Issues Involved: 1. Disallowance of Employees' Contribution to PF & ESI under Section 36(1)(va) read with Section 43B. 2. Retrospective vs. Prospective Applicability of the Amended Provisions of Section 36(1)(va) by Finance Act, 2021.
Detailed Analysis:
1. Disallowance of Employees' Contribution to PF & ESI under Section 36(1)(va) read with Section 43B: The assessee filed an appeal against the order of the Commissioner of Income Tax (Appeals) [CIT(A)], which sustained the disallowance of Rs. 60,34,059/- towards the delayed remittance of employees' contribution to Provident Fund (PF) and Employees' State Insurance (ESI). The Assessing Officer (AO) disallowed the amount based on the amended provisions of Section 36(1)(va) read with Section 43B of the Income Tax Act, treating the payments made beyond the due dates prescribed under the respective Acts but before the due date of filing the return of income under Section 139(1).
The CIT(A) upheld the AO's decision, stating that the payment of employees' contribution made after the due date prescribed under the respective Acts is liable to be added to the income of the assessee. The assessee argued that the disallowance was outside the scope of Section 143(1) and that the contributions were remitted before the due date of filing the return of income under Section 139(1).
2. Retrospective vs. Prospective Applicability of the Amended Provisions of Section 36(1)(va) by Finance Act, 2021: The core issue revolved around whether the amendment to Section 36(1)(va) by the Finance Act, 2021, which inserted Explanation 2, should be applied retrospectively or prospectively. The assessee contended that the amendment should be construed as prospective, applicable from 01.04.2021, i.e., for the assessment year 2021-22 and onwards.

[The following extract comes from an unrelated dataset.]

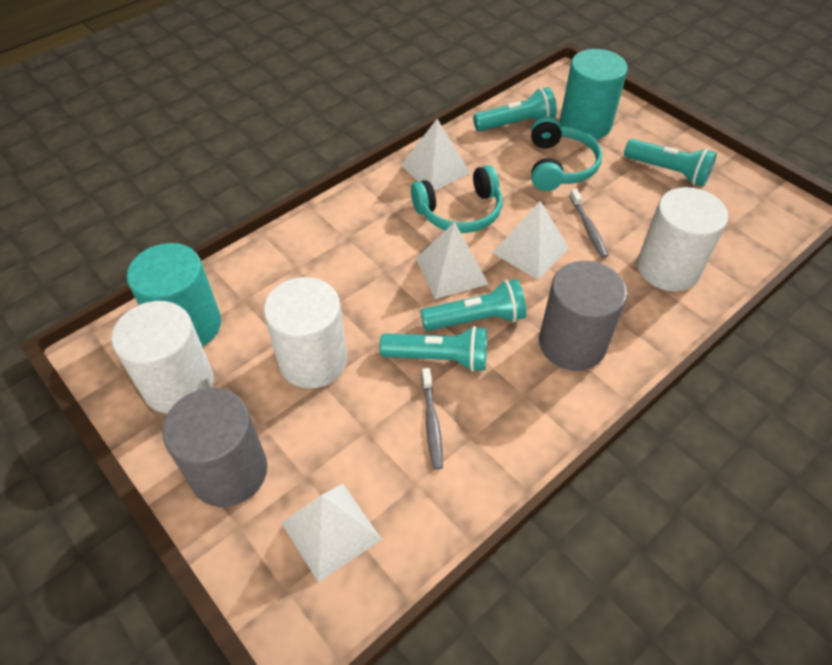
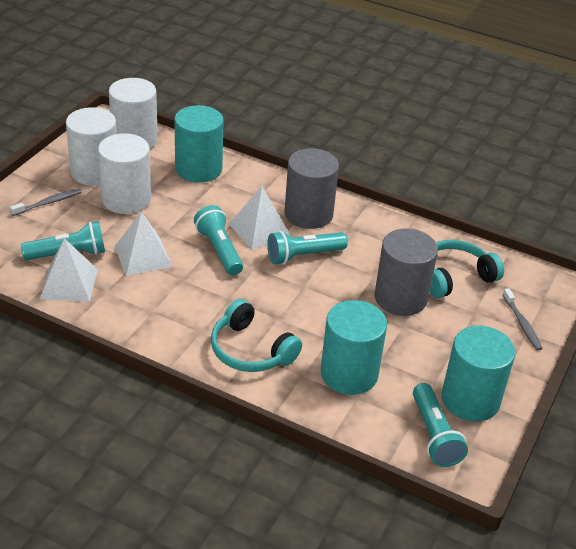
turquoise cylinder: 2 -> 3
white pyramid: 4 -> 3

The Tribunal noted that various High Courts, including the Hon'ble Madras High Court in the case of M/s. Industrial Security and Intelligence India P Ltd., have held that if the employees' contribution is deposited before the due date of filing the return of income under Section 139(1), it should be allowed as a deduction. The Tribunal also referred to the Hon'ble Supreme Court's decision in CIT vs. Vatika Township Pvt. Ltd., which emphasized that unless a contrary intention appears, legislation is presumed not to have retrospective operation. The Supreme Court held that amendments to a taxing statute that impose a retrospective levy cause undue hardship to the assessee and should be construed as prospective unless explicitly stated otherwise.
The Tribunal observed that the memorandum explaining the provisions of the Finance Act, 2021, clearly intended the amendment to take effect from 01.04.2021 and apply to assessment year 2021-22 and subsequent years. The Tribunal concluded that the amendment to Section 36(1)(va) by inserting Explanation 2 is prospective and not retrospective.
Conclusion: The Tribunal allowed the appeal of the assessee, holding that the amended provisions of Section 36(1)(va) read with Section 43B, introduced by the Finance Act, 2021, are applicable prospectively from the assessment year 2021-22 and not retrospectively. Therefore, the disallowance of Rs. 60,34,059/- for the assessment year 2017-18 was not justified. The order was pronounced in open court on March 09, 2022.